Bern adalah ibukota Negara Swiss. Kotanya tidak besar tetapi rapi dan bersih. Hampir semua bangunannya, khususnya di pusat kota peninggalan jaman lama sehingga tidak mengherankan kalau ‘kota lama’ yang berada di tengah kota Bern belakangan dijadikan salah satu dari sepuluh
historic old town yang dilindungi Unesco (UNESCO World Heritage Sites).

***
Pagi-pagi keesokan harinya kami sudah bersiap untuk berangkat ke Grindelwald, sebuah resor wisata gunung yang sangat terkenal di Swiss. Grindelwald terletak di sisi utara pegunungan Alpen (ALPS) dan
dikelilingi tiga puncak spektakuler pegunungan Alpen yaitu: Eiger, Mönch dan Jungfrau.
Dalam perjalanan menuju Interlaken kami disuguhi dengan pemandangan alam yang sangat indah. Mungkin yang terindah yang pernah aku saksikan. Kadang kami harus menembus kawasan dimana pada sisi kiri dan kanan adalah hutan khas Eropa, tapi
lebih sering kami harus melalui kawasan terbuka lembah hijau yang sangat luas. Di sana-sini terlihat beberapa noktah pohon, yang menambah indahnya pemandangan. Di celah hamparan rumput nun jauh di sana kadang terlihat sekumpulan titik bangunan rumah. Salah satunya nampak sangat menonjol dilihat dari bentuknya, yang kami tengarai sebagai gereja. Di tepi jalan raya kami justru tidak menemukan sebuah bangunan rumahpun, kecuali beberapa cekungan datar dimana ditempatkan
sebuah kran air dibentuk seperti kayu bercabang yang bertuliskan “Trinken
Verboten”. Aku tidak tahu apa maksudnya, kenapa air pegunungan yang demikian
jernih dan sejuk tidak boleh diminum. Karena khawatir airnya tidak sehat maka kamipun tidak berani meminumnya, kecuali untuk membersihkan si baby dan membasuh muka dan tangan. Jauh di depan sana nampak berderet rangkaian gunung cadas berwarna merah bata yang seolah menyala diterpa matahari pagi. Di sana-sini terlihat salju yang menyelimuti
punggungnya.

Kemudian kami sampai ke jalan yang menyusur tepi sebuah danau besar, sebelum berbelok di pertigaan mengikuti petunjuk arah menuju ke Grindelwald.
Cukup banyak kendaraan yang menuju
ke atas, meski tidak sampai memacetkan trafik. Di kiri dan kanan sepanjang jalan yang relatif sempit berderet rumah-rumah khas Switzerlad yang nyaris mepet ke jalan. Rata-rata rumah bertingkat dua dengan balkon yang dihiasi bunga warna-warni. Juga di daun pintunya. Indah dan lucu
karena terkesan layaknya rumah boneka
mainan anak-anak.

Di Grindelwald kami sempat naik cable car ke Pfingstegg, tempat awal pendakian para turis yang ingin bemain ski atau sekedar akan mendaki gunung salju. Mereka yang naik bersama kami semuanya menggendong ransel punggung dengan dua stick penahan terlipat rapi di atasnya. Beberapa orang diantaranya juga menenteng sepasang papan luncur ski.
Tepat di depan pintu keluar pemberhentian kereta gan-tung di puncak bukit terjal terdapat café yang menyediakan minuman dan makanan cepat saji. Kami mengambil tempat duduk di salah satu payung tenda. Dari sini kita bisa melihat berbagai kegiatan wi-sata, seperti skiing, hiking, dan layang gantung. Di kejauhan aku lihat kereta api merayap pelan mendaki gunung menuju puncak.
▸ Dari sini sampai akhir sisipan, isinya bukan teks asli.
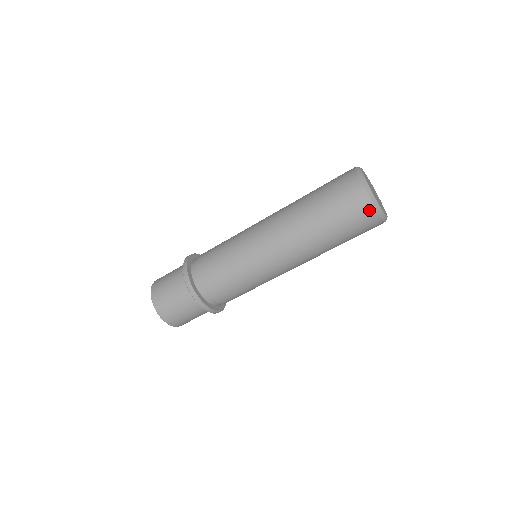
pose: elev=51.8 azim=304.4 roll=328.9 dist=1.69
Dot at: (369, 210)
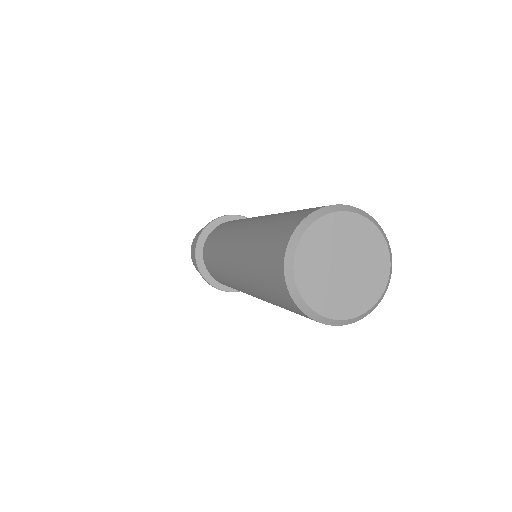
Dot at: (309, 318)
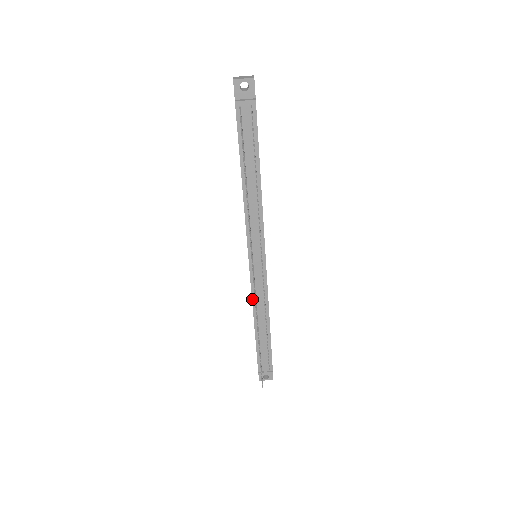
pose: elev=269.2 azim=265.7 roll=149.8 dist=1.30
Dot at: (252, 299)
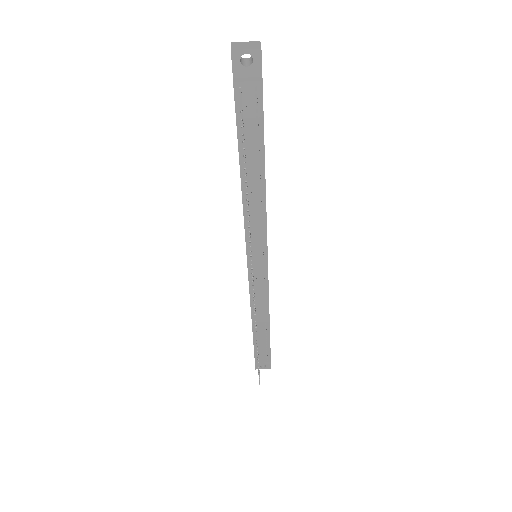
Dot at: (250, 300)
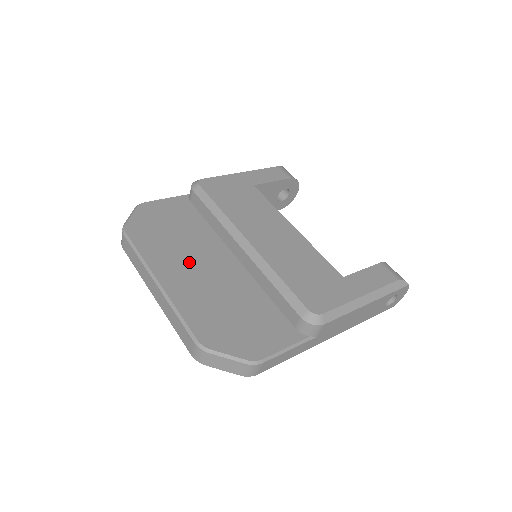
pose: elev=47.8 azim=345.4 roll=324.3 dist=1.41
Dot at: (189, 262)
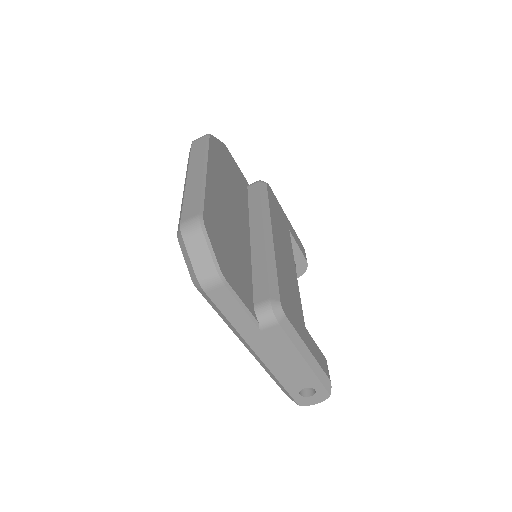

Cukup lama kami berada di sini. Hari sudah menjelang sore ketika kami kemudian turun. Kami menginap di sebuah penginapan yang masih berada di kawasan Grindelwald.
Pagi hari 13/09/77 kami turun kembali ke Bern, tidak berhenti tetapi langsung menuju ke kota berikutnya yaitu Geneve (GENEVA). Geneve atau Jenewa adalah ibukota Swiss yang sekaligus juga kota dunia, pusat berbagai kegiatan diplomasi antar negara-negara anggauta PBB. Setiap anggauta militer pasti mengenal, atau setidaknya pernah mendengar Konvensi Jenewa, yaitu hukum internasional tentang kemanusiaan
dalam menangani personil non kombatan dan tawanan perang yang ditanda tangani oleh 194 perwakilan negara-negara anggauta PBB pada tahun 1949. Palang merah Internasional juga berpusat di sini.

***
Dari Geneve kami kembali masuk ke wilayah negara Perancis melalui Chambery, Grenoble dan Chateau Arnoux, kemudian mengambil jalan simpang ke kiri menuju Cannes, kawasan elit di pesisir laut Mediterania yang sebagian besar penghuninya adalah para milyarder dan
selebriti tingkat dunia. Mungkin seperti Beverly Hills di West Hollywood, California, USA.
Cannes dulunya adalah desa kecil yang dihuni oleh petani dan nelayan. Pada tahun 1830 Raja Henry Peter Brougham dari Inggris dalam satu perjalanan politiknya ke Italia melalui tempat tersebut. Tertarik keindahan alamnya King Henry kemudian membeli sebagian kawasan di sini, dan mengajak rekan-rekan politiknya untuk mengembangkan Riviera Perancis. Kaum
bangsawan Perancis dan asing kemudian membangun rumah berlibur di wilayah ini, dan menjadikan Cannes sebagai kota peristirahatan (resort). Cannes kini dikenal sebagai tempat diselenggarakannya festival film dunia (Cannes Film Festifal) yang rutin dilaksanakan sejak 1946 pada setiap bulan Mei.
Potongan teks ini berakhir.